Is there any function that would be the equivalent of a combination of df.isin()
and df[col].str.contains()
?
For example, say I have the series
s = pd.Series(['cat','hat','dog','fog','pet'])
, and I want to find all places where s
contains any of ['og', 'at']
, I would want to get everything but 'pet'.
I have a solution, but it's rather inelegant:
searchfor = ['og', 'at']
found = [s.str.contains(x) for x in searchfor]
result = pd.DataFrame[found]
result.any()
Is there a better way to do this?
One option is just to use the regex |
character to try to match each of the substrings in the words in your Series s
(still using str.contains
).
You can construct the regex by joining the words in searchfor
with |
:
>>> searchfor = ['og', 'at']
>>> s[s.str.contains('|'.join(searchfor))]
0 cat
1 hat
2 dog
3 fog
dtype: object
As @AndyHayden noted in the comments below, take care if your substrings have special characters such as $
and ^
which you want to match literally. These characters have specific meanings in the context of regular expressions and will affect the matching.
You can make your list of substrings safer by escaping non-alphanumeric characters with re.escape
:
>>> import re
>>> matches = ['$money', 'x^y']
>>> safe_matches = [re.escape(m) for m in matches]
>>> safe_matches
['\\$money', 'x\\^y']
The strings with in this new list will match each character literally when used with str.contains
.
maybe good to add this link pandas.pydata.org/pandas-docs/stable/… too.
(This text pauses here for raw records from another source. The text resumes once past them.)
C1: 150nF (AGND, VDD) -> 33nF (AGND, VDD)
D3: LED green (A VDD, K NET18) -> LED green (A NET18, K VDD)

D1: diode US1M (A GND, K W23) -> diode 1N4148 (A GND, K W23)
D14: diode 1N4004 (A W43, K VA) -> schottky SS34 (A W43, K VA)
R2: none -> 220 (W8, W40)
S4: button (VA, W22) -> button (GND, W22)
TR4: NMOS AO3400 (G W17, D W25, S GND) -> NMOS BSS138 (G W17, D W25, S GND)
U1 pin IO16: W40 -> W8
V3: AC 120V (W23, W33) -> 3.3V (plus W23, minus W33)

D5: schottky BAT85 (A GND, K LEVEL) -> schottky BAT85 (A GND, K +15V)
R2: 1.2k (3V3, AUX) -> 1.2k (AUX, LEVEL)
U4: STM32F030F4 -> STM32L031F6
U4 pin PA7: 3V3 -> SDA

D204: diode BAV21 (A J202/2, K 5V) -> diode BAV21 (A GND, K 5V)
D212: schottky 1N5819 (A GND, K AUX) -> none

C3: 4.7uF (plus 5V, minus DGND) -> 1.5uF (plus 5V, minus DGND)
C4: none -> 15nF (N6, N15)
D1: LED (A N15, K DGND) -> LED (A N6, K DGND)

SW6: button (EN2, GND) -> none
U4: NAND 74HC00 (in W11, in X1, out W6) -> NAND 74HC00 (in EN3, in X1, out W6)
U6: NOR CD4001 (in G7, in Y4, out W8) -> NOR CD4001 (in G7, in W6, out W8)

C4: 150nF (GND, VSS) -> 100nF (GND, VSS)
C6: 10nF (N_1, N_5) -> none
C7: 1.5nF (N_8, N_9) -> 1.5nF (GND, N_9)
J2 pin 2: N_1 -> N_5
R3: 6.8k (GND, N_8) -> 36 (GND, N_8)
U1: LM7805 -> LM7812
Starting from pandas 0.15, the string operations are even easier
one thing you have to take care with is if a string in searchfor has special regex characters (you can map with re.escape).
@AndyHayden Thank you, I've improved my answer to take this complication into account.
I don't know why your method doesn't work with "str.startswith('|'.join(searchfor))"
in this case I understand we use "|" for OR, how could we use AND??